A look at some head winds to recovery.
Editor's Note: This article was originally published in the September/October issue of the Journal of Indexes.
Much recent demographic research focuses on prospective head winds that may impede macroeconomic growth and impair capital markets returns relative to historical norms. But almost all of this work, including our own past efforts, raises the question, What's normal?
Modern historical "norms" were far from normal: The past half-century-plus has enjoyed a substantial demographic tail wind, which some call a "demographic dividend." Support ratios tied to our children tumbled, and support ratios tied to our parents and grandparents are only now beginning to soar. In this paper, we seek to quantify that tail wind: How much of the impressive macroeconomic growth of the past 60 years can be attributable to unusually benign support ratios?

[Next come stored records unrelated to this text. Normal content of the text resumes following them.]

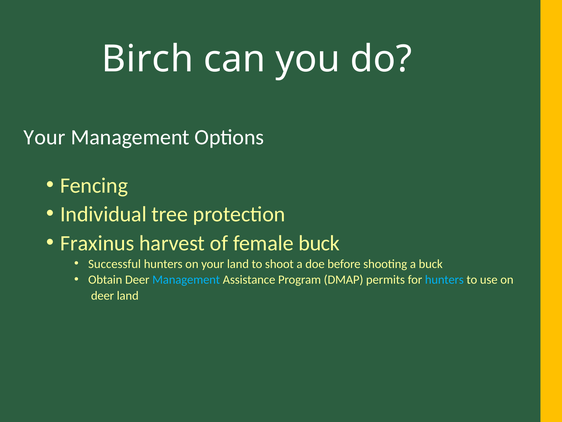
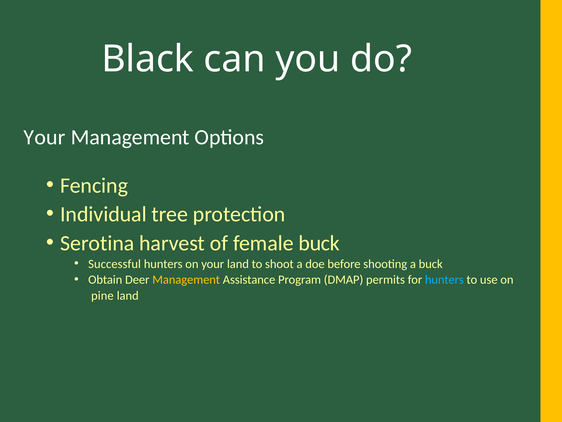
Birch: Birch -> Black
Fraxinus: Fraxinus -> Serotina
Management at (186, 280) colour: light blue -> yellow
deer at (103, 295): deer -> pine
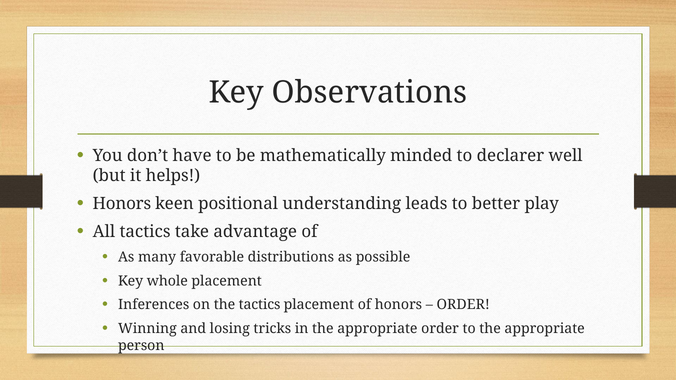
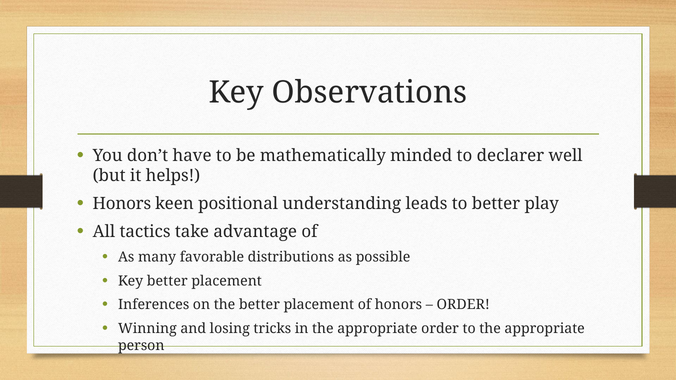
Key whole: whole -> better
the tactics: tactics -> better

In studying past and future demographic trends, we discover that the coming head winds may be more serious and nuanced than previously thought. Our findings show that we'll first experience a strong "demographic tax" as our senior citizen support ratios soar. Until we reach a new—and highly speculative—"steady state," with births equaling deaths and with fertility ratios matching the "replacement rate" of about 2.1, economic growth rates are likely to be abnormally low.
We offer the cautionary note that these new demographic profiles are so profoundly "out of sample," relative to anything in the historical data, that our conclusions have to be viewed as somewhat speculative. The good news is that slower growth with high prosperity is much better than faster growth with low prosperity; all we need to do is adjust our expectations.
Four Demographic Phases
In this paper, we show that the historically unmatched economic performance experienced by developed countries over the past 60 years was supported by temporary and abnormal demographic conditions: extraordinary growth in the working-age population supporting both a plunging roster of young people as well as a still-modest roster of senior citizens. In other words, we have experienced a one-off demographic dividend of massive proportions.
Our work invites two important questions: As developed (and emerging) countries age, what do future demographic profiles look like? And what should we expect in terms of economic growth when there is no demographic tail wind?
In the first half of the paper, we try to answer the first question by describing four phases in the role of demography on macroeconomic development:
- The first phase, covering most of human history on the planet, was a high-mortality steady state, with births roughly matching deaths, short life spans and lofty support ratios.
- The second phase, beginning roughly with the industrial revolution and building to a crescendo in the decades after the Great Depression and the Second World War, was characterized by a steady rise in life expectancy and drop in birthrates. The working-age population soared, concurrent with a tremendous drop in support ratios (the number of nonworkers, young and old, supported by the labor force).
- The third phase, beginning in the current century, is also temporary and almost a mirror image of the second phase: The fraction of seniors soars and the fraction of workers tumbles. Until fertility rates return to replacement levels (roughly 2.1 children per woman of child-bearing age), the population crests and begins to drop, with very high support ratios associated with senior citizens. We show that this should not come as a surprise, because both phases (II and III) share the same sources: rising life expectancy and falling fertility ratios.